The idol has a polished tongue but cannot speak, a scepter but cannot judge, weapons but cannot defend — and your gods might be the same.
In the first sustained burst of satirical polemic in the Letter of Jeremiah (Baruch 6), the sacred author exposes the utter impotence of Babylonian idols: crafted by human hands, dressed like dolls, robbed by their own priests, and incapable of defending themselves against rust, moths, or thieves. The passage is a rhetorical tour de force designed to inoculate exiled Israelites against the seductive splendour of pagan worship. At its theological core lies a stark contrast: the God of Israel acts, speaks, and saves, while the gods of the nations can do none of these things.
Verse 8 — The Polished Tongue The craftsman polishes the idol's tongue — the very organ of speech — yet the statue remains speechless. The irony is cutting and deliberate: human artistry can simulate every feature of a divine being except the one that matters most, the living word. In the ancient Near East, a deity's "mouth-opening" ritual (mīs pî) was performed to animate statues; the author mocks the futility of such rites. The idol is overlaid with gold and silver — gleaming, costly, impressive — yet the author delivers a blunt verdict: "they are only fake" (the Greek pseudē, "falsehoods"). The word choice is theologically charged: the idol is not merely useless but ontologically deceptive.

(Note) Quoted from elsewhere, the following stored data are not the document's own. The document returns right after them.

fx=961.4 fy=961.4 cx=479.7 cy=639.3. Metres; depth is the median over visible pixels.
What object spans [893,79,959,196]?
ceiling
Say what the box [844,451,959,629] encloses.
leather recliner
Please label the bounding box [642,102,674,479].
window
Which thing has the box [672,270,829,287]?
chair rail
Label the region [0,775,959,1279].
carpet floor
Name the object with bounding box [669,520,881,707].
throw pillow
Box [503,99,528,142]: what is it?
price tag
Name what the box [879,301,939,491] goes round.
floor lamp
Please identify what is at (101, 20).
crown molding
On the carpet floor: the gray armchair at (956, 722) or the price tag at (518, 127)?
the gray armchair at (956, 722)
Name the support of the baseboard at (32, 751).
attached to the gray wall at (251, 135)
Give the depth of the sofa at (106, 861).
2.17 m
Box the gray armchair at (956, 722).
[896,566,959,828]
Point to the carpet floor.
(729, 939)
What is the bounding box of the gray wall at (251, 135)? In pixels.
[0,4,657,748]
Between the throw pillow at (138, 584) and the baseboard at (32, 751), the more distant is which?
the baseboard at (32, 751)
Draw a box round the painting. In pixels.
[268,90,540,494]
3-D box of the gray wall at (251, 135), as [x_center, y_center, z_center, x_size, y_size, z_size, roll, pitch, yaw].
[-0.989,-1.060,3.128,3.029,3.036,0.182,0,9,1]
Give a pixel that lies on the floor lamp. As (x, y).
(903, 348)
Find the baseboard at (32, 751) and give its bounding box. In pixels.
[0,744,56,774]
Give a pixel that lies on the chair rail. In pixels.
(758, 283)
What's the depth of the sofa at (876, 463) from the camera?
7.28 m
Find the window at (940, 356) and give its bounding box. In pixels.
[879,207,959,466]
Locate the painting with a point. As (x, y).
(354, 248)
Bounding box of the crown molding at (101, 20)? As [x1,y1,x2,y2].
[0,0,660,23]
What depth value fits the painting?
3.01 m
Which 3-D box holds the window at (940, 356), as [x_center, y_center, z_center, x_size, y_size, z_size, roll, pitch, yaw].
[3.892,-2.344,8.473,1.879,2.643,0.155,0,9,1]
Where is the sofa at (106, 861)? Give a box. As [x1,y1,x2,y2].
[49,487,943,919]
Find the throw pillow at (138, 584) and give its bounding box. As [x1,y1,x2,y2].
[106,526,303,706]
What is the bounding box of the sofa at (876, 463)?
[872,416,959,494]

Verse 9 — The Crown of Vanity The craftsmen adorn the idol's head with golden crowns, just as one might decorate a young woman fond of fine things ("a virgin who loves to be happy"). The simile is deliberately diminishing. What pagans offer as royal homage to a god, the author reframes as a vain cosmetic gesture — the divine reduced to the frivolous. The crown, in Israelite tradition a symbol of sovereignty and covenant (cf. Ex 29:6; Ps 21:3), here becomes a prop, conferring no real authority.
Verses 10–11 — Priests Who Rob Their Own Gods The satire sharpens into scandal. Priests help themselves to the gold and silver of the cult, spending it on personal pleasures and even on prostitutes. Two layers of desacralisation operate simultaneously: first, the priests' behaviour reveals that even the idol's own servants do not truly believe in its power or personhood; second, the idol, dressed up "like men" (the Greek notes both male garments and the gods of silver, gold, and wood), is stripped of dignity by those most obligated to uphold it. Dressing the idol recalls the futile attempts to animate what is inert; the mixture of materials (silver, gold, wood) parodies the splendour of the Jerusalem Temple's furnishings.

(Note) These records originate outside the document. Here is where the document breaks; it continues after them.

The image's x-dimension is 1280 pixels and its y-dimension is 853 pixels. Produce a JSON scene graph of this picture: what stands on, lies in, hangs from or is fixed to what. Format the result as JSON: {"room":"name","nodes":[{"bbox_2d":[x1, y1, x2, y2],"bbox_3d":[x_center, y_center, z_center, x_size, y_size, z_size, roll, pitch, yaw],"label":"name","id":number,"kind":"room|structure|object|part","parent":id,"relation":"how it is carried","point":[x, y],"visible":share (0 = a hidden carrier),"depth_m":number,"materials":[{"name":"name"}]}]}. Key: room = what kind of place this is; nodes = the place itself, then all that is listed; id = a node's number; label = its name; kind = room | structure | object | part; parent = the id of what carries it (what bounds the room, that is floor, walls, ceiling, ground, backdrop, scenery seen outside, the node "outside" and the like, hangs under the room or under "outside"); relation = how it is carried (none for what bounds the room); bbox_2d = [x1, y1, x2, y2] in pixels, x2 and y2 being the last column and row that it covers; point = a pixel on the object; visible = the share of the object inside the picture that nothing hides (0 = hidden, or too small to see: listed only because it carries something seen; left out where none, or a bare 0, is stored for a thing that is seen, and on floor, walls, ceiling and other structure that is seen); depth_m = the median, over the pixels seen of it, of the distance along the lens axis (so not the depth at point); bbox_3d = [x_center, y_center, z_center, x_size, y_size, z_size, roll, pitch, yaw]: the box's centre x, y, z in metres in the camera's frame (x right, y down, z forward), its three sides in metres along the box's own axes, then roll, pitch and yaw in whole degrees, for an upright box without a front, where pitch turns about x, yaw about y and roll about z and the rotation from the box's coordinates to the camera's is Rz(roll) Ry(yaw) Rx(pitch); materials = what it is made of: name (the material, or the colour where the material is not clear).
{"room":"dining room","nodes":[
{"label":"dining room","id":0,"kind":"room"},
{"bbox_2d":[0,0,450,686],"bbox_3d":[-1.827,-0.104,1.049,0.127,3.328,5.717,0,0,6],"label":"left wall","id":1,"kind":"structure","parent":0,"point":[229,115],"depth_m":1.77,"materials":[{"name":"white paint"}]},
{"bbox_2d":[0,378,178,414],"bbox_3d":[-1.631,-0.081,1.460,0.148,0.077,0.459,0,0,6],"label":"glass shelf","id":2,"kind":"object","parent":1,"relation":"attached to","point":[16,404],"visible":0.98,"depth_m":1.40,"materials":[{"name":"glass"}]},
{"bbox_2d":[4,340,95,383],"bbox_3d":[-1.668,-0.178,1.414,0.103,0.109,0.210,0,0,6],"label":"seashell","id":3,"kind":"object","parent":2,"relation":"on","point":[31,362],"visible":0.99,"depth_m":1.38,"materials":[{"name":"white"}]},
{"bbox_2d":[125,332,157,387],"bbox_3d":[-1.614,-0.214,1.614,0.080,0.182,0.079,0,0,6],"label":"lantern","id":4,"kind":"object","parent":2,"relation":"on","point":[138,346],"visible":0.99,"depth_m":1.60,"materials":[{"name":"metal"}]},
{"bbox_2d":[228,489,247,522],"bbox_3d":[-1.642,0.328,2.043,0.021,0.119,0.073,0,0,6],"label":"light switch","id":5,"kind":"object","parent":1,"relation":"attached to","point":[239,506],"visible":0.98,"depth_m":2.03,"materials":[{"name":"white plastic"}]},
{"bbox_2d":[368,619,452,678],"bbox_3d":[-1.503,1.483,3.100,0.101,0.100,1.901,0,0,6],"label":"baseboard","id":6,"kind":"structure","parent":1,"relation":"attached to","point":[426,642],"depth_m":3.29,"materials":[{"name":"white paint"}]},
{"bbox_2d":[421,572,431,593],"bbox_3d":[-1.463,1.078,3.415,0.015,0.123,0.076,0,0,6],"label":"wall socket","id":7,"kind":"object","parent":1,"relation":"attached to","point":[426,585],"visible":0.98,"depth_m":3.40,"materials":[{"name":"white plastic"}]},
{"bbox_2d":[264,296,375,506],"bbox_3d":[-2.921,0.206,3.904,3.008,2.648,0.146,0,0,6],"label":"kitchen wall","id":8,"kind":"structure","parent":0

Verse 12 — Purple Cannot Protect Purple garments were the mark of royalty and divine power across the ancient Mediterranean. Yet the idol cannot protect its own robes — rust corrodes the metal, moths consume the fabric. The idol wears the vestments of sovereignty but cannot exercise sovereignty even over decay. This verse anticipates the New Testament's contrast between earthly treasure that "moth and rust consume" (Mt 6:19) and the incorruptible kingdom of God.
Verse 13 — Dust on the Face of the Divine Temple dust settles on the idol's face and must be wiped away by attendants. The image is bathetic: a god whose face accumulates grime. In contrast, the living God of Israel fills the Temple with glory (1 Kgs 8:10–11); his presence repels defilement rather than collecting it. The verse also implies the idol's total passivity — it cannot even turn its face away.
Catholic tradition reads Baruch 6 within a sustained biblical theology of the living God versus the idol, a theology the Catechism of the Catholic Church places at the very foundation of the First Commandment. CCC §2112 defines idolatry as "worshipping a creature in place of God," and §2113 warns that it "perverts an innate sense of religion" — precisely the corruption the Letter of Jeremiah addresses. The passage is not merely a historical curiosity about Babylonian cult; it is a doctrinal warning about the structure of all false worship.
St. John Chrysostom, in his Homilies against the Anomoeans, cites the speechlessness of idols to contrast the utterly transcendent, self-communicating Word of God; the idol's polished tongue (v.8) is a dark parody of the Logos who speaks creation into being. St. Augustine in The City of God (Book VIII) drew extensively on this satirical anti-idol tradition to dismantle Roman state religion, arguing that gods who cannot protect themselves from theft or decay (cf. vv. 12, 15) are self-evidently unworthy of civic cult.
The Second Vatican Council's Gaudium et Spes §§19–21 extends this critique into modernity, identifying "practical materialism" as a contemporary form of idolatry in which created goods — wealth, power, status — are treated as ultimate ends. The idol's gold and purple (vv. 9, 12) become a precise image of consumer culture's gilded impotence. Pope Francis in Laudato Si' §§56, 93 likewise names the "technocratic paradigm" a form of idolatry: humanity worshipping the work of its own hands while the creation it was meant to steward decays around it — as moth and rust consume the idol's purple garment.
Contemporary Catholics encounter idols not in Babylonian temples but in the subtler shrines of wealth, status, political power, and digital celebrity — all of them sharing with Baruch's idols the same defining incapacity: they cannot ultimately speak, save, or judge with authority. The passage invites a specific examination of conscience: Where do I invest the energy, devotion, and trust that belongs to God alone? The detail of the priests who raid the temple treasury for personal pleasure (vv. 10–11) is a pointed warning for anyone who uses religious or institutional proximity to God as cover for self-serving ends — a warning with obvious resonance in an era marked by clerical scandal. Most practically, verse 14 confronts the reader with a test of true authority: does the thing I trust most have genuine power to act on my behalf, to intercede, to save? Only the living God — and, in Catholic understanding, the saints united to him — can pass that test. The idol, however splendid, collects dust.
Verse 14 — The Powerless Judge The idol holds a sceptre, the symbol of judicial authority and the power of life and death. Yet it "can't put to death one who offends against him." The sceptre is theatre. In Catholic tradition this verse resonates with the understanding that true authority (potestas) flows from being, from the capacity to act. An idol has no esse beyond matter; it possesses the symbol of power emptied of power's substance — a sign pointing to nothing.
Verse 15 — Armed but Defenceless The idol is furnished with dagger and axe — weapons of war — yet stands helpless before actual warfare and common thieves. The military imagery parodies the great warrior-gods of Babylon (Marduk, Nergal). The idol that cannot defend itself cannot defend its worshippers. The typological register is clear: only the God who is LORD of hosts (YHWH Sabaoth) can arm his people with true protection (Ps 46; Is 31:1–3).